___ Halaman ___

Selain mempertimbangkan parameter KTK, semakin tinggi juga
KB, maka status kesuburan tanah semakin tinggi. Dan sebaliknya semakin rendah
KB, maka status kesuburan tanah juga makin rendah.
Upaya silvikulturis tidak hanya memperhatikan KTK tanah,
melainkan perlu memperhatikan pula persentase kejenuhan basa. KTK Efektif dan
KB bagaikan mata uang logam yang kedua sisinya tidak bisa dipisahkan. Makin
tinggi KTK, maka makin kuat menjerap kation. Makin kuat menjerap kation, maka
potensi kesuburan tanah makin tinggi, tetapi KB harus juga tinggi. Mengapa KB
harus juga diperhatikan? Sebab bisa saja KTK Efektif yang tinggi mungkin kation
asam saja yang tinggi, belum tentu kation basa yang tinggi sehingga kesuburan
tidak tinggi. Oleh karena itu, selain ditentukan oleh KTK, kesuburan tanah juga ditentukan oleh KB
(Kejenuhan Basa).
Apabila hasil analisis tanah diperoleh KB 40 %, berarti pada
koloid tanah terdapat 40 % kation basa dan sisanya 60 % kation asam.
Makin rendah KB maka sebaiknya makin banyak pemberian kapur,
tetapi waktu pemberiannya tergantung pula KTK. KTK perlu diketahui, menyangkut
berapa muatan ion maksimum yang dimiliki tanah sebagai gudang hara. KTK
diilustrasikan sebagai ukuran gudang hara. Tanah yang memiliki KTK lebih kecil,
berarti kapasitas gudang haranya lebih kecil untuk menyimpan kation. Misalnya
tanah dengan KTK 10-15 me/100 gr liat maka pemberian kapur (misalnya
superdolomit yang mengandung Ca) makin sedikit karena daya tampungnya lebih
kecil dibandingkan tanah dengan KTK 30 me/100 gr liat.

___ Data yang Diberikan ___

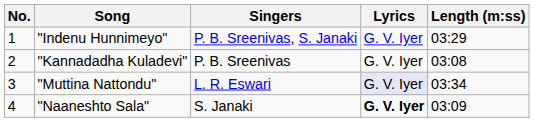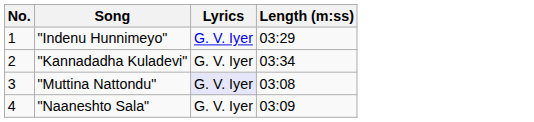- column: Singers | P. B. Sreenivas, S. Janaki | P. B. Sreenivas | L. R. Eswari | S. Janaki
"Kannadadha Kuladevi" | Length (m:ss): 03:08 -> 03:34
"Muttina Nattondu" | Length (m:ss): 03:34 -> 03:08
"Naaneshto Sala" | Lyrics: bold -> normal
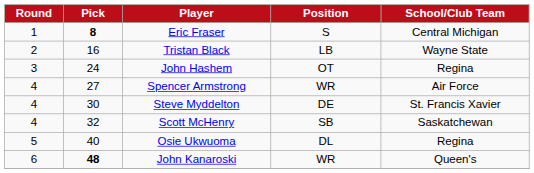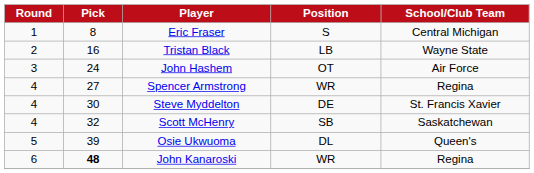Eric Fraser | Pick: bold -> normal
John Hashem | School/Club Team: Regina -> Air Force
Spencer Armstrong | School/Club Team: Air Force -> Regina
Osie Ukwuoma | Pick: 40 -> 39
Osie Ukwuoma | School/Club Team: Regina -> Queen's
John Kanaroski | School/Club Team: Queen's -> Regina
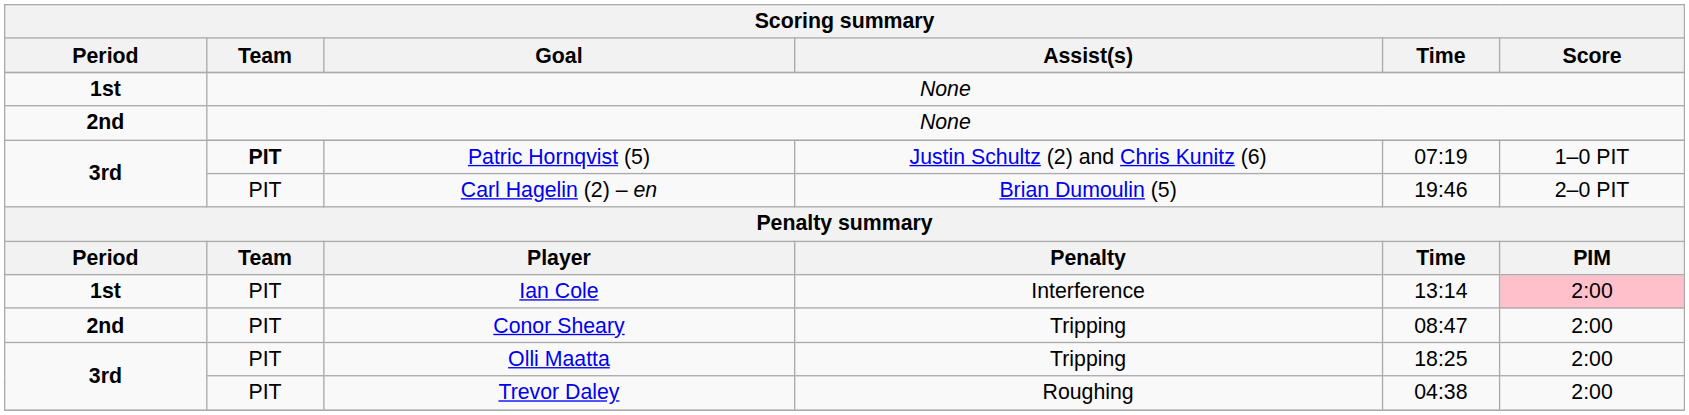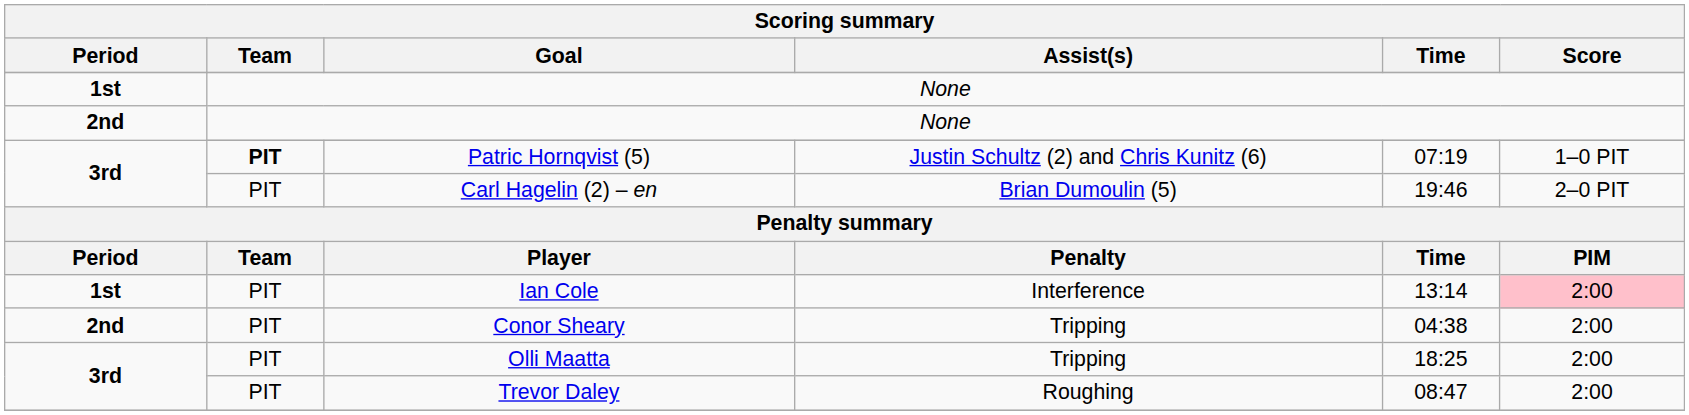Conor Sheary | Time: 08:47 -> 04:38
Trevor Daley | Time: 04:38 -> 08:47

___

> _Soal Latihan_
Menurut teks tentang kesuburan tanah, jika hasil analisis tanah menunjukkan KB 40 %, berapa persen kation asam yang terdapat pada koloid tanah? Data tidak diperlukan untuk mengerjakan soal.

> _Jawaban yang Diharapkan_
60 % kation asam.